Send us your solution by March 15, 2022.
Solution to Puzzle 36
Problem Corner Editor Anirban DasGupta writes on the previous puzzle:
For part (a), trivially, $\frac{X+1}{n+2}$ is the posterior mean of $p$ against the $U[0,1]$ prior, and this is the only Beta prior for which $\frac{X+1}{n+2}$ is the posterior mean.
Recall now that for a general prior distribution $G$, the posterior mean of $p$ equals
\[ \delta (x) = \frac{\int p^{x+1}\,(1-p)^{n-x}\,dG(p)}{
\int p^{x}\,(1-p)^{n-x}\,dG(p)}, \]
and hence depends only on the first $n+1$ moments of $G$. Hence, for any prior distribution $G$ whose first three moments are equal to those of the $U[0,1]$ distribution produces the posterior mean $\frac{X+1}{n+2}$ for $p$. Simple examples are finitely supported priors $G$, with support on four suitable points. This handles part (b).
For part (c), first note that if we denote the marginal density of $\bar{X}$ with respect to a given prior $G$ on $\mu $ as $m(\bar{X}) = m_G(\bar{X})$, then the posterior mean admits the formula
\[ \delta (\bar{x}) = \bar{x} + \frac{1}{n}\, \frac{m'(\bar{x})}{m(\bar{x})}. \]

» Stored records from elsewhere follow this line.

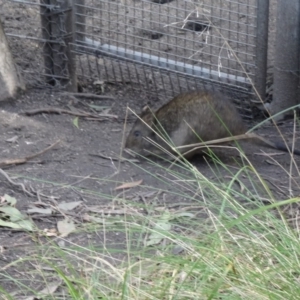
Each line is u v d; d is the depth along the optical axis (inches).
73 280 163.5
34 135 269.1
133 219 193.8
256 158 263.1
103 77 338.0
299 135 283.4
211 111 255.4
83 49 330.0
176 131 258.8
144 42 356.8
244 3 354.3
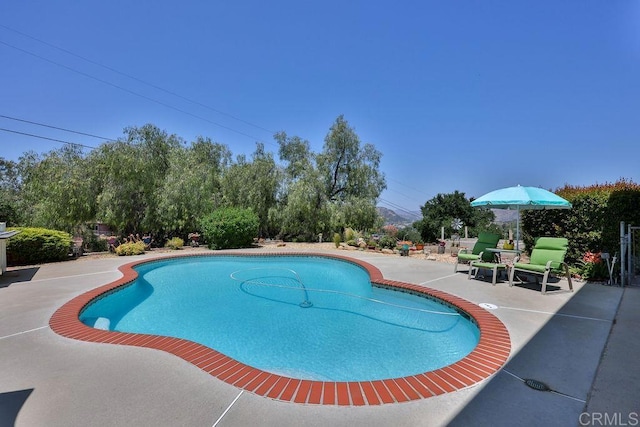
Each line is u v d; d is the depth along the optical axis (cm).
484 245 887
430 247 1614
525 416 246
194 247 1645
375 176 2406
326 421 240
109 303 693
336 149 2392
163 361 343
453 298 609
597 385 293
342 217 1955
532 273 753
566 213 875
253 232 1642
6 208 1712
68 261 1134
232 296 760
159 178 1720
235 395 277
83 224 1553
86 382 297
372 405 263
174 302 711
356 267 1101
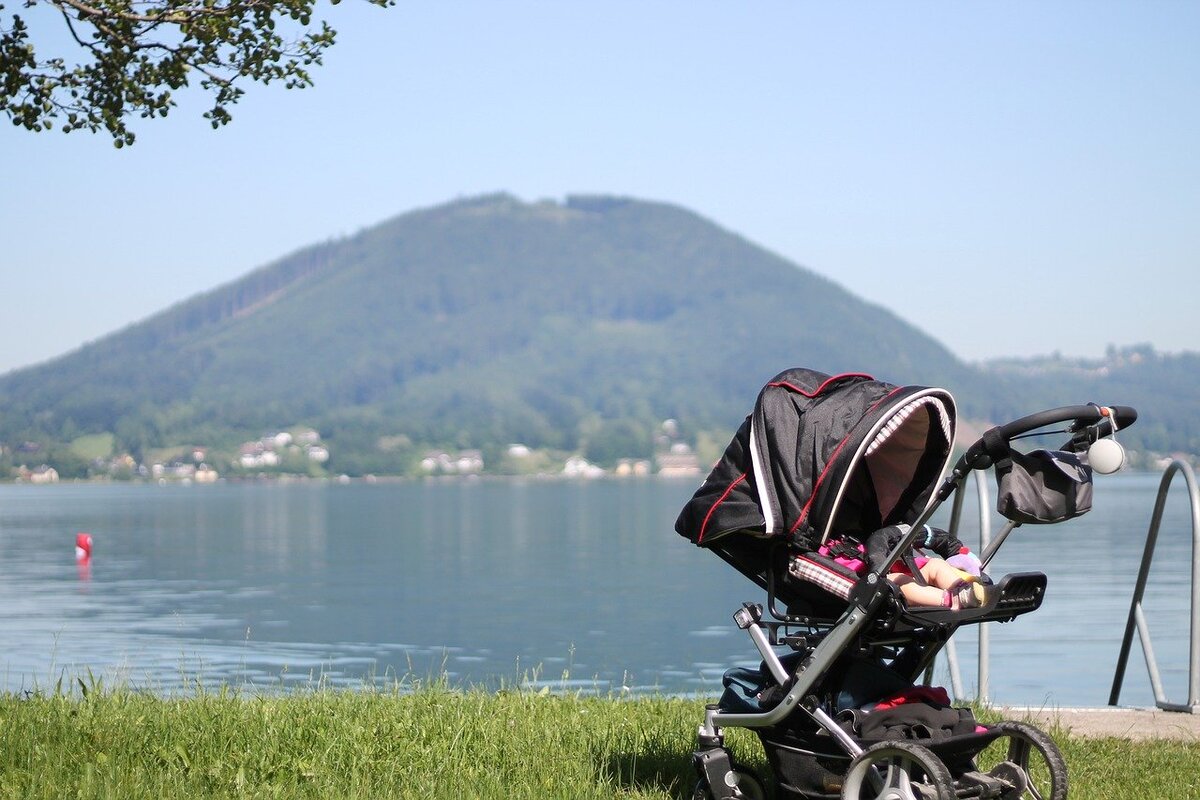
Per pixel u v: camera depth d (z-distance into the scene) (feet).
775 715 16.88
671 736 23.03
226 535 231.71
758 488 16.89
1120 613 93.61
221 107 28.45
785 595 17.65
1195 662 28.17
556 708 25.86
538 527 265.75
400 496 550.36
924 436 17.57
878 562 16.70
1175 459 28.94
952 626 16.60
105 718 22.30
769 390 17.46
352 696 26.53
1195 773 20.85
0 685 51.96
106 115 27.96
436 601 112.88
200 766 19.54
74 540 209.97
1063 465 15.92
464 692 29.07
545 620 97.40
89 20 27.20
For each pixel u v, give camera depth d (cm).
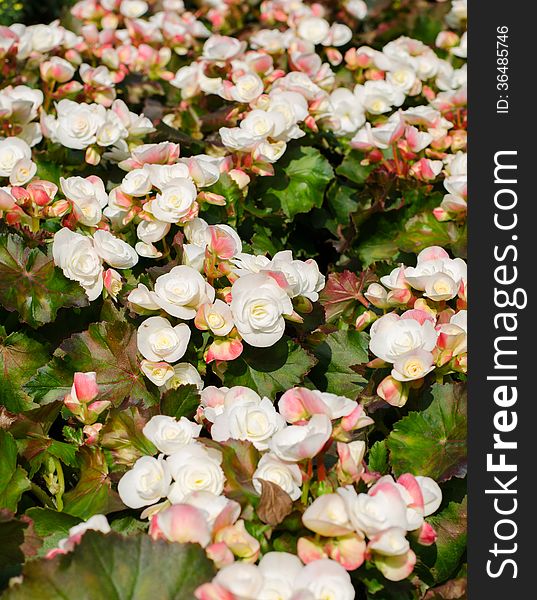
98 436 99
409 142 138
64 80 151
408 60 166
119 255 110
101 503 95
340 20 209
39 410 101
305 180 141
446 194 137
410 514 84
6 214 115
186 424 94
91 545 80
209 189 127
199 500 84
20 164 122
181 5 216
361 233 141
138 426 98
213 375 110
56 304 109
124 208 115
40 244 114
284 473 86
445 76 168
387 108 156
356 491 87
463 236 135
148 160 118
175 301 102
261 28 198
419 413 99
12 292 108
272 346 107
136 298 103
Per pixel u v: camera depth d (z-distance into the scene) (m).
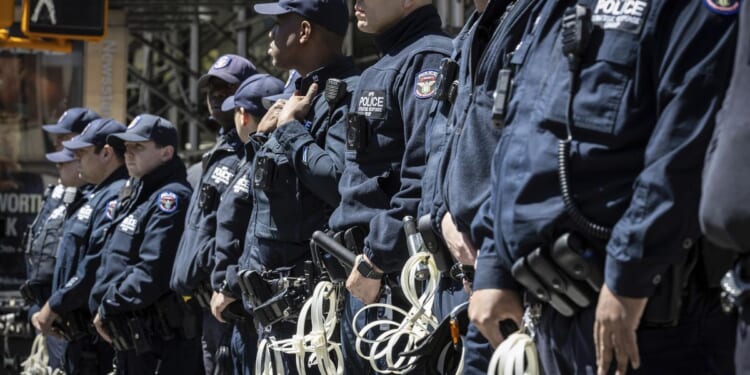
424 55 5.62
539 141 3.66
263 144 7.02
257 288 6.89
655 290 3.42
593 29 3.58
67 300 10.20
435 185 4.98
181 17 19.97
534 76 3.80
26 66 15.81
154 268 9.32
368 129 5.82
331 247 5.92
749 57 3.03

Thus, if a given estimator $\delta(\bar{x})$ is the posterior mean against two different priors $G, H$, then one gets that
\[ \frac{m_G'(\bar{x})}{m_G(\bar{x})} = \frac{m_H'(\bar{x})}{m_H(\bar{x})}, \]
which would give that for some positive constant $c, m_H(\bar{x}) =c\,m_G(\bar{x})$, and $c$ must be equal to $1$. Now, note that since $m_G, m_H$ are Gaussian convolution densities, if $m_H = m_G$, then $G = H$ as measures. This handles part (c).